» Required action
Repeat the records below exactly, from the first line through the line containing "- pyruvate is", and leave out any pictures.

» Records for the exercise
────────
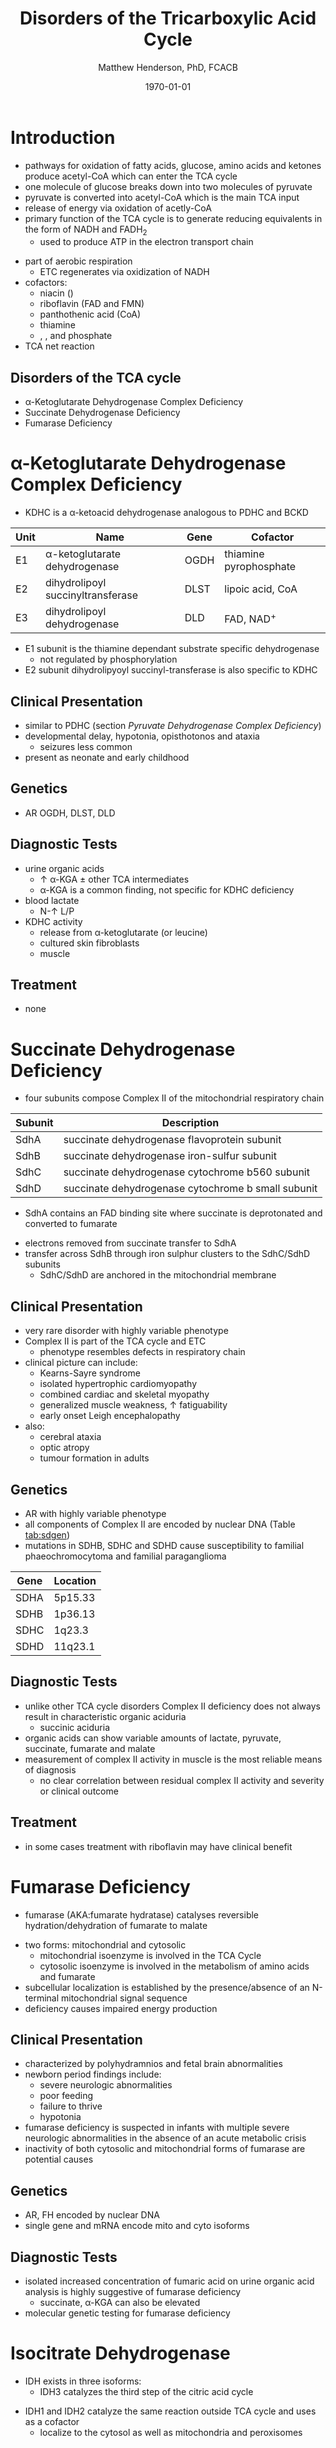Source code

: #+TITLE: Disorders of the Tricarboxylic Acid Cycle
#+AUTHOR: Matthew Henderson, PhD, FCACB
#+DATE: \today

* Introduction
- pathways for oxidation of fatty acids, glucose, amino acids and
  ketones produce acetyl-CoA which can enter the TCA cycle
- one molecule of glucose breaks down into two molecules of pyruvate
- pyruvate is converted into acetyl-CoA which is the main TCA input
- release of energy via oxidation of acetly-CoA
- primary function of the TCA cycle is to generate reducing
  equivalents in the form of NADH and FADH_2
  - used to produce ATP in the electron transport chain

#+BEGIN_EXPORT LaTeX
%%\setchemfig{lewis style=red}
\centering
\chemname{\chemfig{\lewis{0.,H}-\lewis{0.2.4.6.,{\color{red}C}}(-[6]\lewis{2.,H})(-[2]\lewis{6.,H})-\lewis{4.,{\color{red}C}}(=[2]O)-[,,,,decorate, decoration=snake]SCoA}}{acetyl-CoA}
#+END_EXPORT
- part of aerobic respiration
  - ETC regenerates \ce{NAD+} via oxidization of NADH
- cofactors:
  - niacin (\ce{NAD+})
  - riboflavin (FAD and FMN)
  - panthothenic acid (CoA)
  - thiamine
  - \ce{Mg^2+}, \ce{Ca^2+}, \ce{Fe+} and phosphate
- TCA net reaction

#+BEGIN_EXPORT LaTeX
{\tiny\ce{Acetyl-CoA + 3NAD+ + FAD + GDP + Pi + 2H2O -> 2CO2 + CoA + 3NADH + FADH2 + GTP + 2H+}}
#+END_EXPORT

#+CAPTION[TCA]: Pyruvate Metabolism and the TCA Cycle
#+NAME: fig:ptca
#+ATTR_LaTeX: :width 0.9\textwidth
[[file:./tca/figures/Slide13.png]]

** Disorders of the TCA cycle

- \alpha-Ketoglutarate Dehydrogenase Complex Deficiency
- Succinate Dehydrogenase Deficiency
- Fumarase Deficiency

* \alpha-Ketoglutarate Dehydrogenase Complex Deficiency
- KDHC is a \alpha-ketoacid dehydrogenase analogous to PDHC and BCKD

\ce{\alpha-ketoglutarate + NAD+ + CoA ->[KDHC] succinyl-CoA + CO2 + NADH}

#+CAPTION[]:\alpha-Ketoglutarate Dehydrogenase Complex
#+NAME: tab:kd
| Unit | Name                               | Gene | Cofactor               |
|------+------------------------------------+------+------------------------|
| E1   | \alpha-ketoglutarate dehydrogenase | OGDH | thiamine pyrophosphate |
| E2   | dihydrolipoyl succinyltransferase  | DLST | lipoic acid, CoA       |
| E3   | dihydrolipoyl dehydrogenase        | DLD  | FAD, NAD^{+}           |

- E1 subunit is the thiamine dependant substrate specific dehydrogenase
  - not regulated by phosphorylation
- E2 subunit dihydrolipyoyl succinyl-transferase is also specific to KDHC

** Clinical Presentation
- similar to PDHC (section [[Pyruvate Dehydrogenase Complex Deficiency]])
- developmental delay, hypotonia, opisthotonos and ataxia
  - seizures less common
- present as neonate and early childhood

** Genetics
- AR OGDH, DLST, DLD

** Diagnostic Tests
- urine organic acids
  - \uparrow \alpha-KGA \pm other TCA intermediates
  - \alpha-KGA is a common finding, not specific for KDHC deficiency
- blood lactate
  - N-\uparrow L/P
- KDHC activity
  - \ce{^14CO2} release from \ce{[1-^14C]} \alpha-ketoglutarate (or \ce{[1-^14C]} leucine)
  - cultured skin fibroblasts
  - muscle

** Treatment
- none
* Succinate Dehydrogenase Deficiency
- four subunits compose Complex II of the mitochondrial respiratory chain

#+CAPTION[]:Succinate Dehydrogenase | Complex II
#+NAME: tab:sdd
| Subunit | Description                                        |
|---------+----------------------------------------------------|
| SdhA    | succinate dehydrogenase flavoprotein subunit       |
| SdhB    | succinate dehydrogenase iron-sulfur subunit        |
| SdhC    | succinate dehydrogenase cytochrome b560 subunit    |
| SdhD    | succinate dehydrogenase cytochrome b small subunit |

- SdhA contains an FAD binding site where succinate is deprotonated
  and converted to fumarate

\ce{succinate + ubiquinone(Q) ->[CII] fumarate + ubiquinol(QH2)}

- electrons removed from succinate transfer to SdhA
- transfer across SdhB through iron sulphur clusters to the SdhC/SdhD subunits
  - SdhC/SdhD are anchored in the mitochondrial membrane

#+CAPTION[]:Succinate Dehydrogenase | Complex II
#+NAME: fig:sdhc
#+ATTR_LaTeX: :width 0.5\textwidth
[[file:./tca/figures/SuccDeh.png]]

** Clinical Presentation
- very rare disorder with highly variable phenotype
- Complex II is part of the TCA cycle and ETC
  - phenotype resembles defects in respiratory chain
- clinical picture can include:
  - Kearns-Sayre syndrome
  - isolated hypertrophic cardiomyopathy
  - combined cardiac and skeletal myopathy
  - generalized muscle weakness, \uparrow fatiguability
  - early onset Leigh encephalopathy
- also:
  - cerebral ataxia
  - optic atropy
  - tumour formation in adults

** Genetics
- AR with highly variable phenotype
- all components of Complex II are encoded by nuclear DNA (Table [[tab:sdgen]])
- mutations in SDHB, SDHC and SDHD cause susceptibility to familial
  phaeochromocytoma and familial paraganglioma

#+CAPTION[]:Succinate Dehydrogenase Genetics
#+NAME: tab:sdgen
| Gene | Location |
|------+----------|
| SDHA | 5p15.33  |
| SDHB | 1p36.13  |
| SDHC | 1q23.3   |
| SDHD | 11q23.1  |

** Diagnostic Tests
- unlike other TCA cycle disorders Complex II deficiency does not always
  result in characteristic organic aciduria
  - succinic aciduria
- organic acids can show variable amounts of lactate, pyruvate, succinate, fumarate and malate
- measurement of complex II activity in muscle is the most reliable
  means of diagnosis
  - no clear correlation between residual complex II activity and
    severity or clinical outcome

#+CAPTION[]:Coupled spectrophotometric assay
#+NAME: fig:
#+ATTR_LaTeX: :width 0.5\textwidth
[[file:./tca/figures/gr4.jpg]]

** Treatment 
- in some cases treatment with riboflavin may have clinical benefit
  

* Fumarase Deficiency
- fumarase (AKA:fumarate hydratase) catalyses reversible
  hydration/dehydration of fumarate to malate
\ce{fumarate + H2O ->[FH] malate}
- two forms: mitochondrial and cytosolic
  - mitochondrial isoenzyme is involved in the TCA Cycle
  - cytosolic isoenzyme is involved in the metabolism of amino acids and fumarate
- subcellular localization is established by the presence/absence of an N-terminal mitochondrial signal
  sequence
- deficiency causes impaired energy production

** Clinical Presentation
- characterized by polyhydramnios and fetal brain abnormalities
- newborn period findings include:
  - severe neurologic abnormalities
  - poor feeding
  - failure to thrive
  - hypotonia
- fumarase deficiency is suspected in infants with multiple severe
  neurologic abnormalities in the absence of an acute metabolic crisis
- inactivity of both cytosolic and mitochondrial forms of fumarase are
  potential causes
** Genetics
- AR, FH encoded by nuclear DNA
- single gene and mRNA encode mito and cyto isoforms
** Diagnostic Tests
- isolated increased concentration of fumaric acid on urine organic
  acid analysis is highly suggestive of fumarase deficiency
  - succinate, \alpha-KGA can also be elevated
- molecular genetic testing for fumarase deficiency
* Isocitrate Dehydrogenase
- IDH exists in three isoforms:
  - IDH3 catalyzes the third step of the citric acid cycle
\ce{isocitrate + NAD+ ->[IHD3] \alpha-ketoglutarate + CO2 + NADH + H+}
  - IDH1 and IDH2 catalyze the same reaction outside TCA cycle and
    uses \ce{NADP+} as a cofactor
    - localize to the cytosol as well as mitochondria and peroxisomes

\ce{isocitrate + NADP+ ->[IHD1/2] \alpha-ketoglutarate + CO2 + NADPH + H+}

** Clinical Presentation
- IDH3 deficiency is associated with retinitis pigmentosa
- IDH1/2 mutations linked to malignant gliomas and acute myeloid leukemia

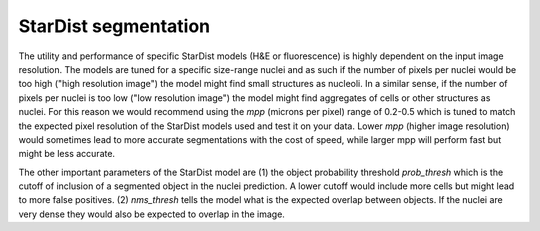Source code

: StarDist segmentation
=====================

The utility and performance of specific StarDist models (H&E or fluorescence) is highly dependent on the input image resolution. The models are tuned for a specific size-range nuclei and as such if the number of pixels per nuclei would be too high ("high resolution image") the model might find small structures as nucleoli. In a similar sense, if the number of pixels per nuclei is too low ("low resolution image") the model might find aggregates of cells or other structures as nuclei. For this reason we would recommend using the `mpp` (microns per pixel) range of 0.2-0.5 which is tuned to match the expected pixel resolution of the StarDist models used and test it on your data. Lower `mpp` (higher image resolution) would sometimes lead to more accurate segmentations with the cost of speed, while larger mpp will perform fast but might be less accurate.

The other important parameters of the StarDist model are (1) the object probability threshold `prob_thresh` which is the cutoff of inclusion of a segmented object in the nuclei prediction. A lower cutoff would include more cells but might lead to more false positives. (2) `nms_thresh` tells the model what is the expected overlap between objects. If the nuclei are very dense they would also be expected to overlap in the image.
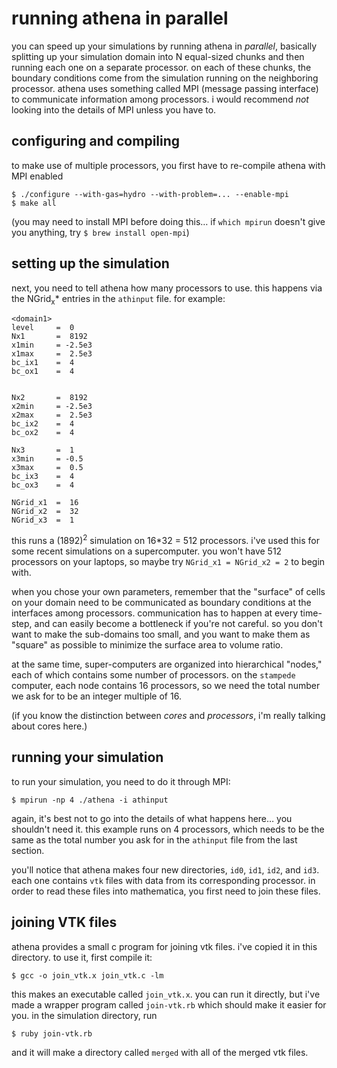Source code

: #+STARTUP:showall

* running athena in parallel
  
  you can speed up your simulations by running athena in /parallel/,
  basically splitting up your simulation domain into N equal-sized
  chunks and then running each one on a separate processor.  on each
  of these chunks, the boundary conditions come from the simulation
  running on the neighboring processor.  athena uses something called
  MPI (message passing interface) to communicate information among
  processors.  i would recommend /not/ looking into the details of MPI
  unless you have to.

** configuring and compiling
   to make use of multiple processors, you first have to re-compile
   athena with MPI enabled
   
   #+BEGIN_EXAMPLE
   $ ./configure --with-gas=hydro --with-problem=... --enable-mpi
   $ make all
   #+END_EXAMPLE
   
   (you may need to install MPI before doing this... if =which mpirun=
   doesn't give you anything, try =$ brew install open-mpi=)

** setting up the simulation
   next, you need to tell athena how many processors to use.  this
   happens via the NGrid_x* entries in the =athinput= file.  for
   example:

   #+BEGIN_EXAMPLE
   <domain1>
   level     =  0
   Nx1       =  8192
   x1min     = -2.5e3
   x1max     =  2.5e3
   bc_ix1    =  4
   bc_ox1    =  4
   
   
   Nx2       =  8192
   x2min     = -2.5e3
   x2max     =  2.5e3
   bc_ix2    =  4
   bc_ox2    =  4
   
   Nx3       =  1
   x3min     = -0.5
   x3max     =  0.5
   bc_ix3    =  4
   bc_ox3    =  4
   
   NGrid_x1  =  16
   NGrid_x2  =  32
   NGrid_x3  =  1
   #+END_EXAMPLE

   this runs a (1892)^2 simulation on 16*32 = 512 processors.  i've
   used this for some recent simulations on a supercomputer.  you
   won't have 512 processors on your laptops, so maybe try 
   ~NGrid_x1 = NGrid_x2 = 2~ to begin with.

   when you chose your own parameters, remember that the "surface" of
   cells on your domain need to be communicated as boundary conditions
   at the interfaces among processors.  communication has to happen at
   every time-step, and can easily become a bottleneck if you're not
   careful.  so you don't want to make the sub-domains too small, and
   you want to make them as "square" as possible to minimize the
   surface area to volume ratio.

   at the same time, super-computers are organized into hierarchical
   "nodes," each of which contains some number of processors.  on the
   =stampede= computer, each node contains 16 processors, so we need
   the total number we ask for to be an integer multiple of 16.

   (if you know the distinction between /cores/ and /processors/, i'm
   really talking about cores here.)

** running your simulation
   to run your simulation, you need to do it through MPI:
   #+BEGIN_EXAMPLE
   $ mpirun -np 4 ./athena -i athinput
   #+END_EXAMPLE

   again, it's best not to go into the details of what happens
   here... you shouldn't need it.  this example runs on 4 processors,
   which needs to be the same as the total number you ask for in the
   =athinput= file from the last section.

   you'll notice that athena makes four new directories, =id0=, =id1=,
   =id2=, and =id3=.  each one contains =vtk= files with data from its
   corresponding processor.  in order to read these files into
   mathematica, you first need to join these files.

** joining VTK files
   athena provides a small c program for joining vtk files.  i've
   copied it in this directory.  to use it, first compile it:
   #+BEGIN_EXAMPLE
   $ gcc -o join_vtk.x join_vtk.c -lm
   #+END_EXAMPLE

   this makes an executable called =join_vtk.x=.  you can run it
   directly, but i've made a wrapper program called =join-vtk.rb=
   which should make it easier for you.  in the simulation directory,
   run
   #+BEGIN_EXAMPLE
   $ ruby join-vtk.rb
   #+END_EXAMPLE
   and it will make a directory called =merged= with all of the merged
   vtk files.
────────
» Exercise response
Source code

: #+TITLE: Disorders of the Tricarboxylic Acid Cycle
#+AUTHOR: Matthew Henderson, PhD, FCACB
#+DATE: \today

* Introduction
- pathways for oxidation of fatty acids, glucose, amino acids and
  ketones produce acetyl-CoA which can enter the TCA cycle
- one molecule of glucose breaks down into two molecules of pyruvate
- pyruvate is converted into acetyl-CoA which is the main TCA input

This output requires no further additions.